La théorie des Glosas Emilianenses

Certains auteurs, parmi lesquels José Angel Varona Bustamante, avec son œuvre Montes Obarenes, ou Federico Hanssen avec Sobre los pronombres posesivos de los antiguos dialectos Castellanos (1898) (sur les pronoms possessifs des dialectes castillans antiques), ou plus récemment Philippe Wolff (Western Language, AD 100 1300, publié en 1971), stipulent que les Glosas Emilianenses de San Millán de la Cogolla sont écrites non en castillan mais en navarro-aragonais, dans sa variété dialectale de la Rioja. L'un des arguments est que la Rioja ne faisait pas partie du royaume de Castille durant le Xe siècle, lorsque furent écrites les Glosas Emilianenses, et n'y fut incorporée qu'au XIe, siècle au cours duquel commença la castillanisation. Ce fait en soi ne prouve rien, l'expansion politique d'un royaume pouvant ne pas coïncider avec l'extension linguistique d'une langue. De plus, elles montreraient ainsi quelques évolutions phonétiques du navarro-aragonais dans les mots lueco (donc), get (est, ye en aragonais actuel), plicare (arriver), feito (fait), qui ne sont pas propres au castillan (respectivement luego, es, llegar, hecho).
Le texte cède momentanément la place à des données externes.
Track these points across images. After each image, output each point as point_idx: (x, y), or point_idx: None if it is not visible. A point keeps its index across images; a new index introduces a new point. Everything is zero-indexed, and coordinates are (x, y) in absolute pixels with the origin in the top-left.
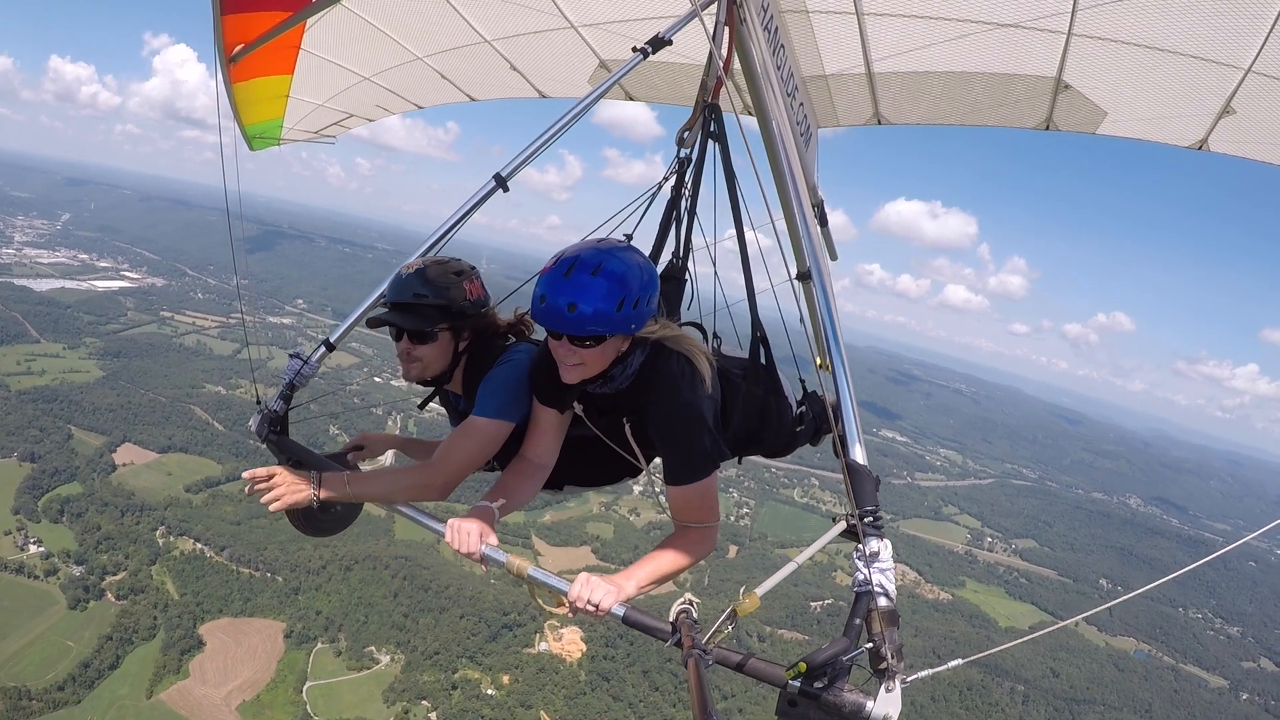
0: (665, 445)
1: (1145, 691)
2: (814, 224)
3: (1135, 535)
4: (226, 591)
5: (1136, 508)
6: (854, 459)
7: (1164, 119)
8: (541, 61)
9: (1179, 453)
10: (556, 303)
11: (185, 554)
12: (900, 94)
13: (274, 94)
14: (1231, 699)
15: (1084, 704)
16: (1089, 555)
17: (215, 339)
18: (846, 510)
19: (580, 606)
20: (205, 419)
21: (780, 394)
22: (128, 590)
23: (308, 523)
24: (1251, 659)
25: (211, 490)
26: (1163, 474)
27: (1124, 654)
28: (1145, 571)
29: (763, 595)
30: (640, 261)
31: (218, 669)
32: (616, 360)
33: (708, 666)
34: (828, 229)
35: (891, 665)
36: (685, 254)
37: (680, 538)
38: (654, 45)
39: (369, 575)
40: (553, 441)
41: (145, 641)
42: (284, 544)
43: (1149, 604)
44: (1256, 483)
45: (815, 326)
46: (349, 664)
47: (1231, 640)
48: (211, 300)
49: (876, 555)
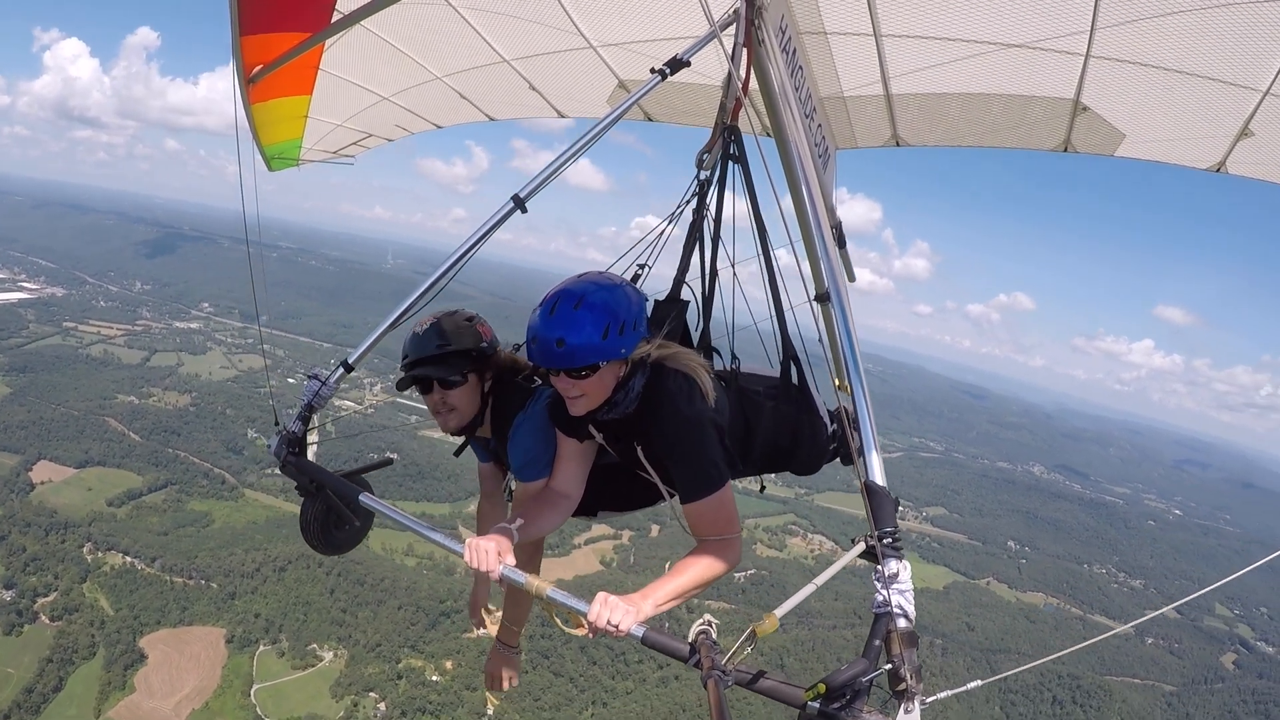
0: (673, 462)
1: (1056, 640)
2: (833, 246)
3: (1040, 500)
4: (162, 602)
5: (1040, 475)
6: (873, 480)
7: (1182, 141)
8: (560, 81)
9: (1079, 423)
10: (547, 341)
11: (116, 568)
12: (918, 115)
13: (293, 114)
14: (1137, 644)
15: (999, 653)
16: (996, 519)
17: (122, 348)
18: (866, 531)
19: (600, 627)
20: (121, 430)
21: (814, 412)
22: (62, 610)
23: (325, 541)
24: (1154, 608)
25: (135, 502)
26: (1064, 443)
27: (1034, 608)
28: (1050, 532)
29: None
30: (623, 287)
31: (163, 681)
32: (618, 386)
33: (727, 687)
34: (845, 251)
35: (911, 686)
36: (712, 277)
37: (700, 552)
38: (672, 66)
39: (304, 574)
40: (576, 470)
41: (86, 661)
42: (214, 550)
43: (1055, 561)
44: (1154, 449)
45: (834, 348)
46: (293, 663)
47: (1135, 592)
48: (115, 308)
49: (895, 577)
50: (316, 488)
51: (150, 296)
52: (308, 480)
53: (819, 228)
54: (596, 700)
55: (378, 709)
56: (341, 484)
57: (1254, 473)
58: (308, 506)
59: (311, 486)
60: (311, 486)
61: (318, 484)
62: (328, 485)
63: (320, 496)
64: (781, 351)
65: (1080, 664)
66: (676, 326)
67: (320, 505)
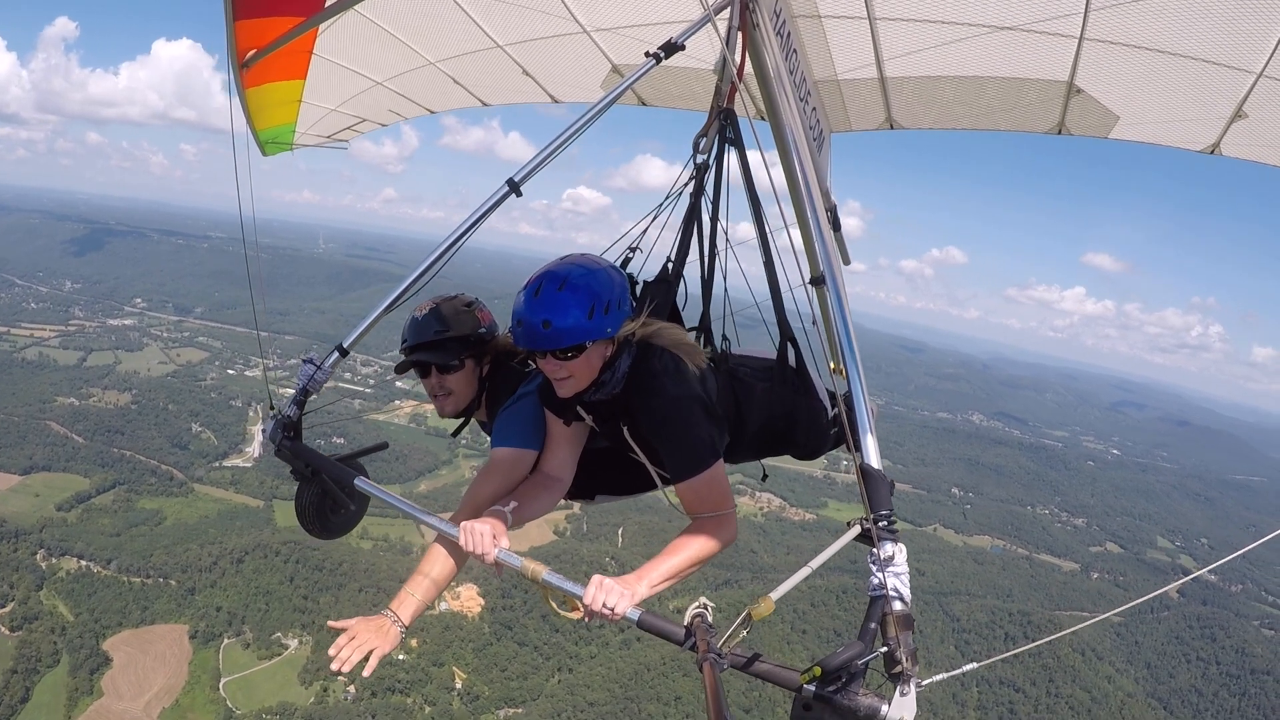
0: (661, 442)
1: (1004, 579)
2: (828, 229)
3: (981, 446)
4: (122, 604)
5: (980, 423)
6: (869, 463)
7: (1176, 123)
8: (554, 66)
9: (1016, 371)
10: (532, 323)
11: (71, 573)
12: (913, 98)
13: (287, 99)
14: (1084, 579)
15: (950, 595)
16: (939, 468)
17: (57, 349)
18: (861, 514)
19: (596, 609)
20: (64, 433)
21: (811, 395)
22: (21, 620)
23: (322, 525)
24: (1098, 544)
25: (84, 505)
26: (1002, 391)
27: (981, 550)
28: (992, 478)
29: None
30: (605, 267)
31: (131, 682)
32: (605, 366)
33: (722, 670)
34: (840, 234)
35: (906, 669)
36: (711, 259)
37: (694, 531)
38: (667, 50)
39: (261, 564)
40: (566, 454)
41: (50, 669)
42: (169, 547)
43: (999, 505)
44: (1090, 393)
45: (829, 331)
46: (259, 654)
47: (1078, 530)
48: (46, 309)
49: (891, 560)
50: (312, 472)
51: (81, 295)
52: (303, 464)
53: (814, 211)
54: (562, 667)
55: (348, 691)
56: (337, 468)
57: (1189, 411)
58: (303, 491)
59: (307, 471)
60: (307, 471)
61: (313, 468)
62: (323, 469)
63: (316, 481)
64: (781, 333)
65: (1029, 600)
66: (664, 305)
67: (316, 490)
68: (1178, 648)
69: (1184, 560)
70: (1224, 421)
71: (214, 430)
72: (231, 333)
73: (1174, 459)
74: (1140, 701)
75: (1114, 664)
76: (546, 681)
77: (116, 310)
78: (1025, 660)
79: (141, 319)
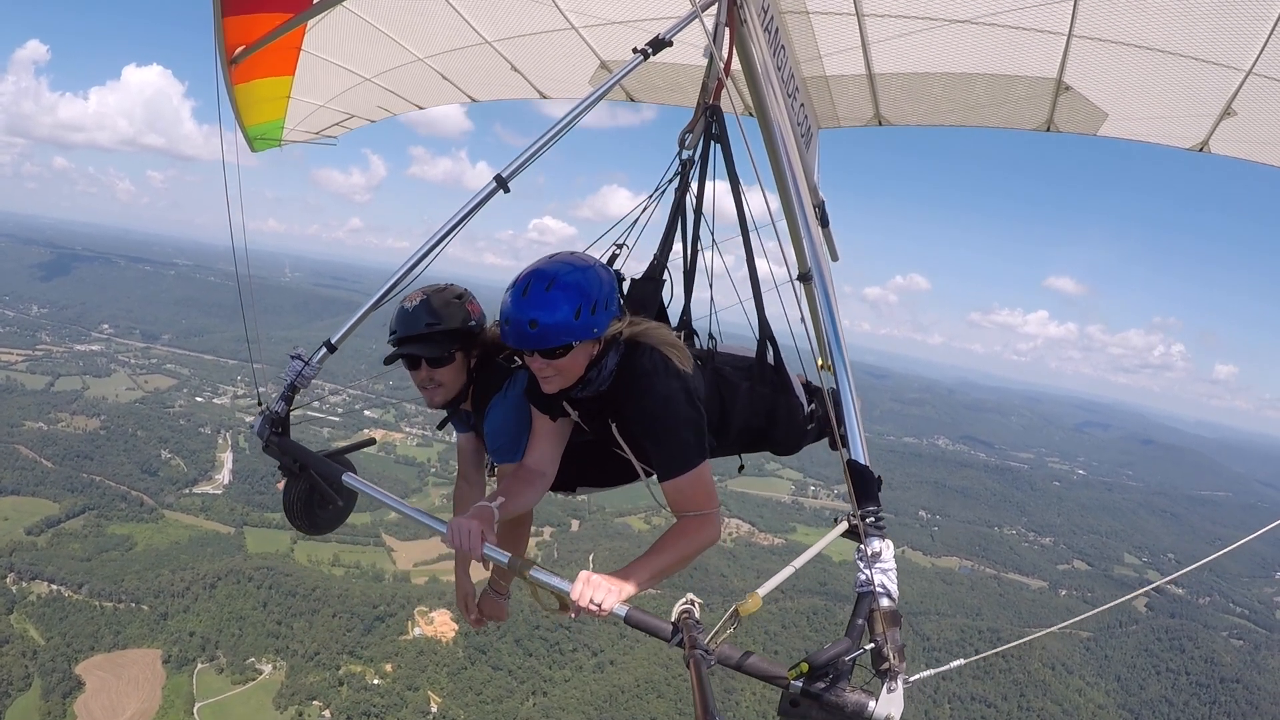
0: (648, 440)
1: (973, 599)
2: (815, 225)
3: (947, 469)
4: (94, 628)
5: (945, 446)
6: (856, 459)
7: (1165, 120)
8: (542, 62)
9: (981, 395)
10: (519, 322)
11: (42, 597)
12: (901, 95)
13: (275, 95)
14: (1051, 596)
15: (920, 615)
16: (906, 491)
17: (25, 374)
18: (848, 510)
19: (584, 606)
20: (33, 458)
21: (789, 393)
22: None
23: (309, 521)
24: (1065, 562)
25: (54, 530)
26: (967, 415)
27: (949, 571)
28: (959, 500)
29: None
30: (594, 265)
31: (104, 707)
32: (591, 364)
33: (709, 667)
34: (829, 230)
35: (894, 665)
36: (694, 256)
37: (680, 529)
38: (654, 46)
39: (234, 589)
40: (550, 448)
41: (22, 693)
42: (140, 573)
43: (966, 526)
44: (1054, 415)
45: (816, 327)
46: (233, 679)
47: (1046, 549)
48: (13, 333)
49: (878, 556)
50: (300, 468)
51: (48, 320)
52: (291, 460)
53: (801, 207)
54: (536, 690)
55: (323, 716)
56: (325, 464)
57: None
58: (290, 487)
59: (295, 467)
60: (295, 467)
61: (301, 464)
62: (311, 465)
63: (303, 477)
64: (759, 332)
65: (999, 618)
66: (651, 304)
67: (304, 485)
68: (1147, 660)
69: (1151, 575)
70: (1187, 439)
71: (183, 457)
72: (199, 360)
73: (1139, 477)
74: (1111, 713)
75: (1084, 677)
76: (521, 705)
77: (84, 335)
78: (996, 675)
79: (109, 345)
Le parler de La Rioja (précastillan)

Ce parler constitua la branche la plus occidentale du navarro-aragonais. La Rioja était une partie du royaume de Navarre et partageait avec elle sa langue romane jusqu'à ce que la conquête castillane lui impose le castillan entre les XIe et XIIIe siècles.

Le dialecte riojan actuel maintient encore certains traits qui remontent à cette époque.

Le navarrais

Au sud et à l'est de la Navarre, on parlait navarrais pendant tout le Moyen Âge, en alternance avec le basque et l'occitan venu de l'autre côté des Pyrénées. On peut citer comme exemple un village de Navarre dont le nom navarro-aragonais est Pueyo, qui en castillan aurait été Poyo, dont l'étymologie est le mot latin Podium. Autre exemple, le mot Javier est une castillanisation d'un mot navarrais Xavier, qui lui-même vient du basque Etxe berri, qui signifie maison neuve. En aragonais ça a donné Xabierre puis Chabierre.

Le haut-aragonais

Les comtés de la Marche d'Espagne ont une histoire mêlée de légendes à l'époque de Eneko Arista, premier roi de Navarre et semble-t-il comte de Sobrarbe. Au Xe le comté de Sobrarbe fut absorbé par le comté de Ribagorce. Sanche le Grand de Navarre mit à profit les difficultés du territoire, usant de ses droits en tant que descendant de Dadildis de Pailhars, pour réaliser l'annexion en 1016-1019.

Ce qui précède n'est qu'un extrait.